Below is a quoted section from the 9th Circuit in their decision, providing you with their summary and the relevant portion of the case.
“Appellants became lawful permanent residents and immigrated to the United States. However, due to visa quotas and a serious backlog, by the time Appellants received their family-sponsored visas, their children were no longer eligible to accompany them as recipients of derivative visas, which are available only to children under the age of twenty-one. Their children had “aged out” of eligibility.
‘The question before us is whether these children are entitled to relief under the Child Status Protection Act (“CSPA”), 8 U.S.C. § 1153(h). The CSPA provides, among other things, that when certain aged-out aliens apply for visas under a new category for adults, they may retain the filing date of the visa petition for which they were listed as derivative beneficiaries when they were children.

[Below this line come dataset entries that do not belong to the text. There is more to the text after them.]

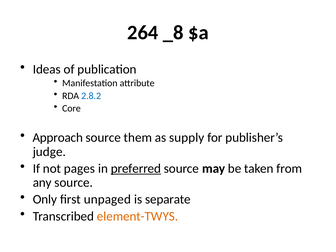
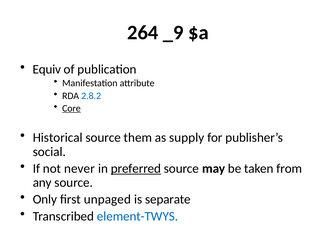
_8: _8 -> _9
Ideas: Ideas -> Equiv
Core underline: none -> present
Approach: Approach -> Historical
judge: judge -> social
pages: pages -> never
element-TWYS colour: orange -> blue
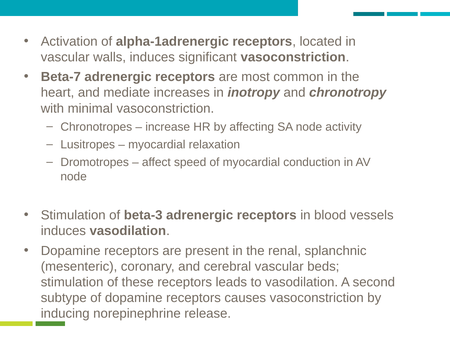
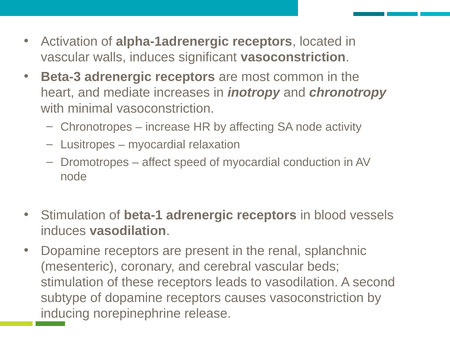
Beta-7: Beta-7 -> Beta-3
beta-3: beta-3 -> beta-1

This ensures that visas are available quickly, rather than requiring the now-adult aliens to wait many more years in a new visa line.

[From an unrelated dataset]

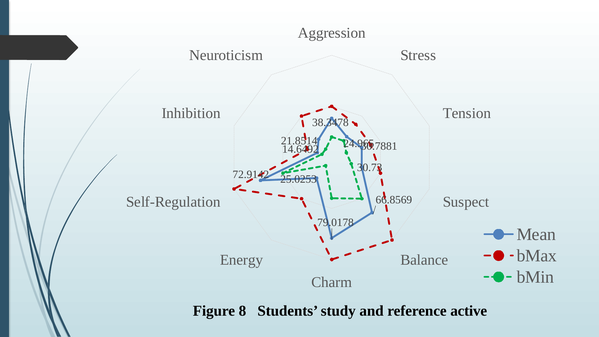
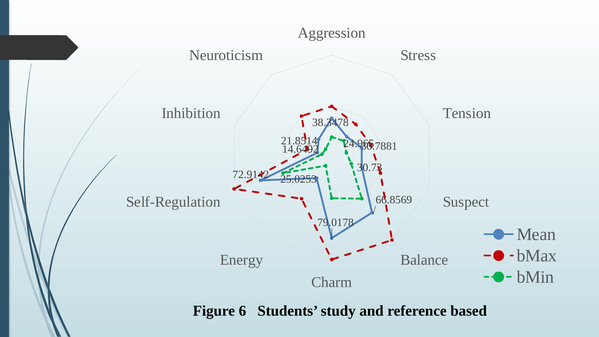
8: 8 -> 6
active: active -> based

‘The United States Citizenship and Immigration Services (“USCIS”) denied Appellants’ requests for priority date retention under the CSPA. USCIS relied on the Board of Immigration Appeals’ (“BIA”) decision in Matter of Wang, 25 I. & N. Dec. 28 (BIA 2009) that the CSPA does not apply to all derivative beneficiaries. The district court, deferring to the BIA’s interpretation, granted summary judgment to USCIS in two separate cases. We reverse.
‘We conclude that the plain language of the CSPA unambiguously grants automatic conversion and priority date retention to aged-out derivative beneficiaries. The BIA’s interpretation of the statute conflicts with the plain language of the CSPA, and it is not entitled to deference.”